Chinese Paradise?

We often hear on the BBC (Bimbo Broadcasting Corp) that China is doing really well and has enough cash to bail out the rest of the world.  In fact, there is a lot of debt in China and a public debt to GDP ratio of about 60% once you add up the figures on the same standard as ours.

Here are some of the ‘work required’ to buy property in their capital that have been doing the rounds on the Net.

To purchase a 1,076-square-foot (100-square-metre) apartment in central Beijing costing 3 million Renminbi ($450,000), a peasant farmer would have had to work since the Tang dynasty that ended in A.D. 907. A Chinese blue-collar worker on the average monthly salary of 1,500 Renminbi ($225) would have had to work since the Opium Wars of the mid-nineteenth century. Prostitutes would have to entertain 10,000 customers; a thief would need 2,500 robberies.
Snail House, a popular Chinese TV soap opera, combined house prices, sex, corruption and political intrigue. A woman becomes the mistress of a party official to obtain his help to buy a flat, while a young couple struggles unsuccessfully to raise the deposit for an apartment.

Another email described the fate of ordinary Chinese with sardonic humour: “Can’t afford to be born because a Caesarean costs 50,000 Renminbi [$7,500]; can’t afford to study because schools cost at least 30,000 Renminbi [$4,500]; can’t afford to live anywhere because each square meter is at least 20,000 Renminbi [$3,000]; … can’t afford to die because cremation costs at least 30,000 Renminbi [$4,500].”

Anyone else recognise this as what the future of our kids is?

 

Corruption Report

Corruption is seen to be a major problem across the EU, both in terms of the EU’s institutions themselves and in the member countries.  A major report can be found at – http://www.thebureauinvestigates.com/2012/02/17/corruption-considered-a-major-problem-the-uk/ – with the full EU report here – http://ec.europa.eu/public_opinion/archives/ebs/ebs_374_en.pdf

In the depths of the report you will find that interviews with around 1300 people across the UK revealed that a third of UK citizens think that bribery or abuse of power is widespread among the police. By comparison the Finnish seem relatively confident in their police force, with just 7% considering abuse of power as an issue for police in Finland.  Generally speaking, across the report, those having the hardest economic times (struggling to pay bills) tend to believe there is more corruption than those better off.

## TASKS FOR THIS EXERCISE
1. Answer these about the post on Chinese property costs and EU corruption:
(a) What average monthly salary does the post give for a Chinese blue-collar worker?
(b) About how many people in the UK were interviewed for the corruption report?
(c) What share of Finns see abuse of power as an issue for their police?
2. Carry on the post on Chinese property costs and EU corruption, starting after its final sentence.

## DATASET EXTRACT
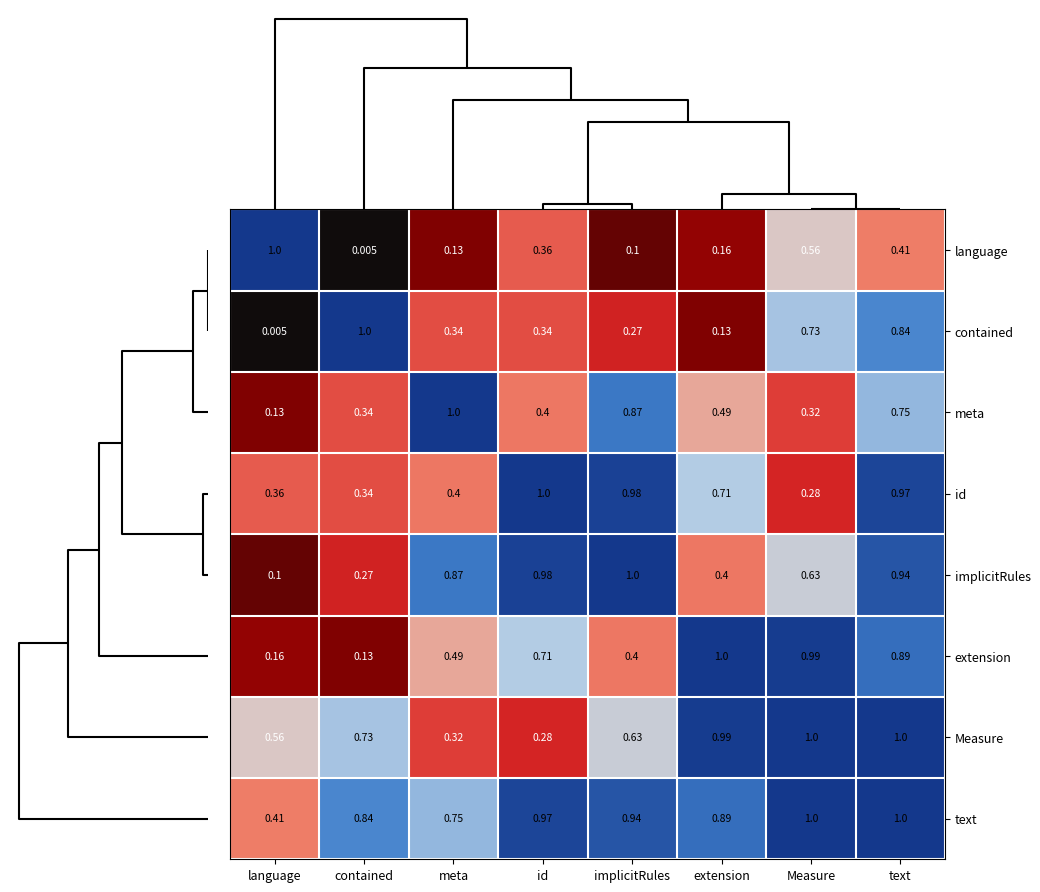

Which series has the largest total across all categories?

text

## YOUR RESPONSES
1.
(a) 1,500 Renminbi ($225)
(b) Around 1,300
(c) 7%

2.
58% of the those asked in the UK see bribery or abuse of power is widespread among politicians, while an astonishing 98% of those asked in Greece saw corruption as a major problem.  The costs incurred by corruption in the EU are around £100 billion per year. Worrying then that the majority of Europeans (70%) think that corruption is unavoidable and that it has always existed.

The report is based on typical social science opinion polling and doesn’t break much new ground.  Work like this can be found buried under our glossy ‘news production’ for years.  Big business runs on tax evasion it makes into avoidance by bribing politicians.  Britain is the hub of massive offshore tax havens.  Academics even attempt to justify it all through Laffer curves and the like – based on the notion pretty much anything is better than letting government get its hands on the money.  Hedge fund favourite Apple sits on a huge offshore haul, and, of course, crude worker exploitation in China.

Opinion, of course, may be just what people make up in their tiny little minds after a conversation with Fairies.  The big message may be that human behaviour tends to corruption when the system doesn’t keep us honest – but this is facile as one only has to watch sports to know this.  We may be approaching a time in which we need to sweep our organisational systems clean, with all the dangers this brings in changing power relations.  We need something as severe as revolution, but we’ve seen plenty and they have done little about the problem.  Behaviour doesn’t change, just possession of the whip and how can do the ripping off.  All the anti-corruption design of the New York PD left it needing Bill Braxton and communism has been little more than a notable failure (weirdly many of our performance management schemes are broadly ‘Soviet’).

Hard evidence on police corruption comes from areas like wire-taps and long-term observation.  If we turned this kind of investigation on our politicians and big business (which is done at micro-level in Panorama and Dispatches), god knows what we’d find.  Obama is preventing any such investigation into bank mortgage fraud and the rest – so the Establishment must know the likely outcome.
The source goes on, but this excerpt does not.